If there ever was a match-up that embodied the David- versus-Goliath state of the basketball-shoe market, this is it. Curry faced long odds to reach this stage. He played at Davidson College, a fringe program, and was often deemed too small to excel in the NBA. But Curry has made up for his skinny frame with record-breaking shooting, earning him a most valuable player award this season.

Curry is taking on the Cavaliers’ James, a Nike-sponsored athlete who was anointed “The Chosen One” on the cover of Sports Illustrated in high school. Unlike many players, James lived up to early hype. He’s won two titles and four MVP awards. This is James’ fifth straight trip to the NBA Finals, earning him the nickname “King James.”

Like Curry, Under Armour is an underdog in its battle with Nike. The Under Armour brand stands for relentlessly overcoming obstacles and becoming winners on the field. The brand essence revolves around being the underdog, being hungry, competing against the best – and winning. Its tagline “I will” captures this passion, intensity and drive.

Kevin Plank, CEO, started Under Armour in his grandmother’s basement, making moisture-wicking shirts. Since going public in 2005, Under Armour shares are up more than 1200%, fueled by Plank’s desire to dethrone Nike as the default king of the athletic apparel industry.

Why superstars are so important

As the success of the Jordan brand indicates, basketball players have more power to sell shoes than any other type of athlete.

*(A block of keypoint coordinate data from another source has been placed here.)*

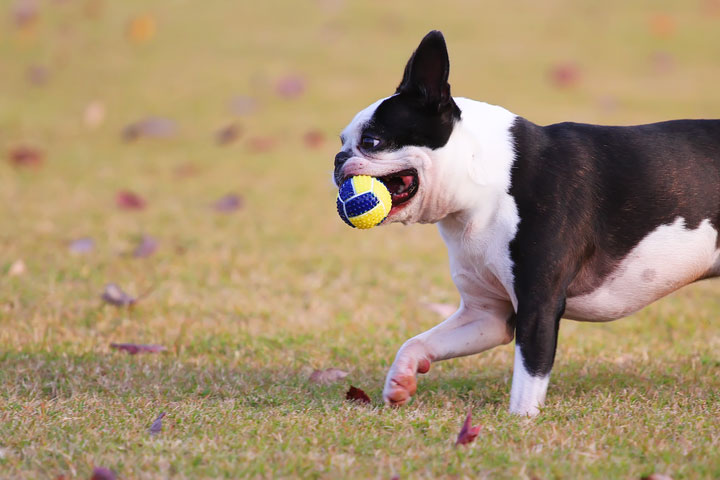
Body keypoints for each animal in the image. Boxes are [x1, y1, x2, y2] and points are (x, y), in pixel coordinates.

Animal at [332, 30, 720, 414]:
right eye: (342, 140)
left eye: (372, 141)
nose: (337, 159)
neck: (485, 181)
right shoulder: (487, 314)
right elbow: (415, 342)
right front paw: (401, 380)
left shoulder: (538, 306)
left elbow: (527, 379)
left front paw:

Curry is probably not Under Armour’s best known athlete. That honour likely goes to New England Patriots Quarterback Tom Brady or even Masters winner Jordan Speith, but football cleats and golf spikes don’t move the way basketball sneakers do.

Teenagers and the other basketball amateurs buying the sneakers want to identify with the player behind the shoe, which is why the player’s popularity is so important, and it’s why an icon like Michael Jordan, who has his own “Jumpman” logo, can continue selling shoes more than a decade into his retirement.

Fortunately for Under Armour, Curry, the Warriors’ baby-faced point guard is one of the more likable players to hit the hardwood in recent years. His jersey was the No. 2 seller in the league (behind James), and he was the top vote-getter for this year’s All-Star game. His Facebook page has over 2.8 million likes.

Curry’s 2-year-old daughter, Riley, also has broadened his appeal. She’s become a star in her own right during the playoffs after appearing on her dad’s lap during post-game press conferences. As of last week, Under Armour’s stock is up 51 percent over the past year.

For Under Armour, toppling Nike is no easy feat, but Curry’s appearance in the NBA Finals will likely help the company build inroads on Nike’s footwear empire.